Stand: 23.11.2019 15:05 Uhr

Jusos drängen auf GroKo-Ausstieg

Der Juso-Bundesvorsitzende Kevin Kühnert (SPD) und Manuela Schwesig (SPD), Ministerpräsidentin von Mecklenburg-Vorpommern auf dem Juso-Bundeskongress der Jusos in Schwerin. © dpa-Zentralbild Foto: Bernd Wüstneck
Kevin Kühnert und Manuela Schwesig mit einer Geste für "Herz statt Hetze" gegen Rechtsextremismus auf dem Juso-Kongress in Schwerin.

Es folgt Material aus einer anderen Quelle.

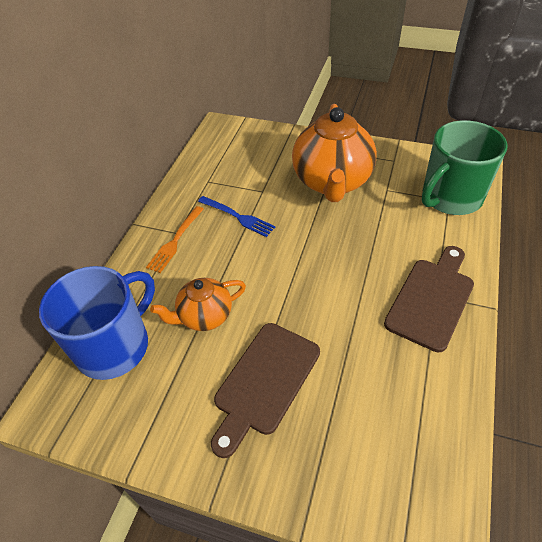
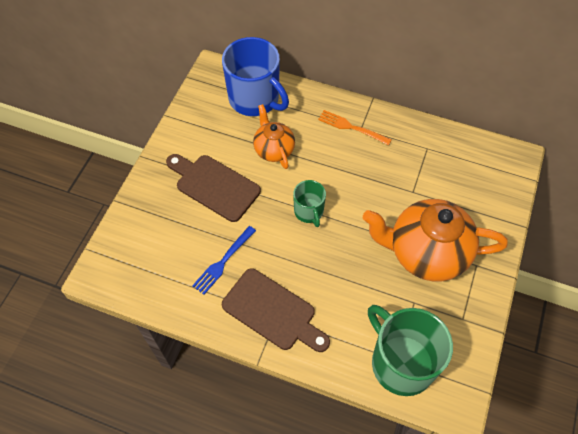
camera: 90 degrees right, 10 degrees up
blue fork [198,196,275,237] -> blue fork moved to [192,226,256,295]
none -> green mug [293,180,326,227]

Zum Abschluss des Juso-Bundeskongresses in Schwerin hat die SPD-Nachwuchsorganisation ihr Drängen auf einen Ausstieg der SPD aus der großen Koalition in Berlin verstärkt. "Für uns ist klar: Am Nikolaus ist GroKo-Aus", sagte die bayerische Juso-Landeschefin Anna Tanzer unter dem Jubel der knapp 300 Delegierten. Auf dem am Sonntag beendeten dreitägigen Treffen verabschiedeten die Jusos ein Programm, mit denen sie "linke Mehrheiten mit einer mutigen Sozialdemokratie erstreiten" wollen. Die GroKo sei eine Regierung des kleinsten gemeinsamen Nenners, heißt es darin. Viele Menschen seien damit unzufrieden.

Schwesig wirbt für Ost-Präsenz

Mecklenburg-Vorpommerns Ministerpräsidentin Manuela Schwesig (SPD) hatte am Sonnabend eine starke Präsenz von ostdeutschen Sozialdemokraten im SPD-Bundesvorstand gefordert. "Uns ist wichtig, dass der Osten im neuen Parteivorstand gut vertreten ist und vor allem Erfahrungen aus der Fläche einbringen kann", sagte die SPD-Landesvorsitzende zwei Wochen vor dem SPD-Parteitag mit der Neuwahl des Bundesvorstandes. Personelle Vorschläge werde es aber erst nach Abschluss des Mitgliederentscheids zur künftigen Parteispitze Ende November geben.

Kühnert wiedergewählt

Juso-Chef Kevin Kühnert wurde bereits am Freitag in seinem Amt bestätigt. Er bekam 264 der 298 abgegebenen Delegierten-Stimmen - eine Zustimmung von 88,6 Prozent. Es ist eines der besten Wahlergebnisse in der Geschichte der SPD-Nachwuchsorganisation. Unter dem Beifall der Delegierten erneuerte Kühnert die Grundsatzkritik an der großen Koalition aus SPD und Union und warb ein rot-rot-grünes Bündnis. Kühnert zählt zu den vehementesten Kritikern des Kurses von Vizekanzler Olaf Scholz, der an die SPD-Parteispitze strebt.

Jusos unterstützen das linke Bewerber-Duo

Die Jusos setzen bei der Neubesetzung der Parteispitze auf einen Linksruck mit einem vorzeitigen Ende der großen Koalition. "Es geht um die Glaubwürdigkeit bei Millionen von Wählern", sagte Juso-Chef Kühnert. Die SPD sei zu einem Reparaturbetrieb geworden, gehe nicht an die Wurzeln der Probleme und lasse Visionen vermissen. Er bekräftigte die Unterstützung der Jusos für Saskia Esken und Norbert Walter-Borjans im Rennen um den SPD-Parteivorsitz: "Wir wollen, dass die SPD aus der neoliberalen Pampa rauskommt und das glaubwürdig auch mit Gesichtern unterfüttert", sagte Kühnert.

Kühnert will "radikal" an die Wurzeln der Probleme

"Wir wünschen von der SPD Radikalität im Wortsinn: Radikal heißt, an die Wurzeln der Probleme zu gehen. Das vermissen die Menschen an unserer Partei", sagte Kühnert. Dazu gehörten mehr Steuergerechtigkeit und eine Investitionspflicht in öffentliche Infrastruktur. "Zukunft gibt es nicht für lau. Da muss investiert werden", betonte Kühnert. Der 30-Jährige forderte zudem beherztes Eingreifen in den Wohnungsmarkt, "wo nötig auch Enteignungen" und sprach sich für einen über allgemeine Gebühren finanzierten Nahverkehr aus.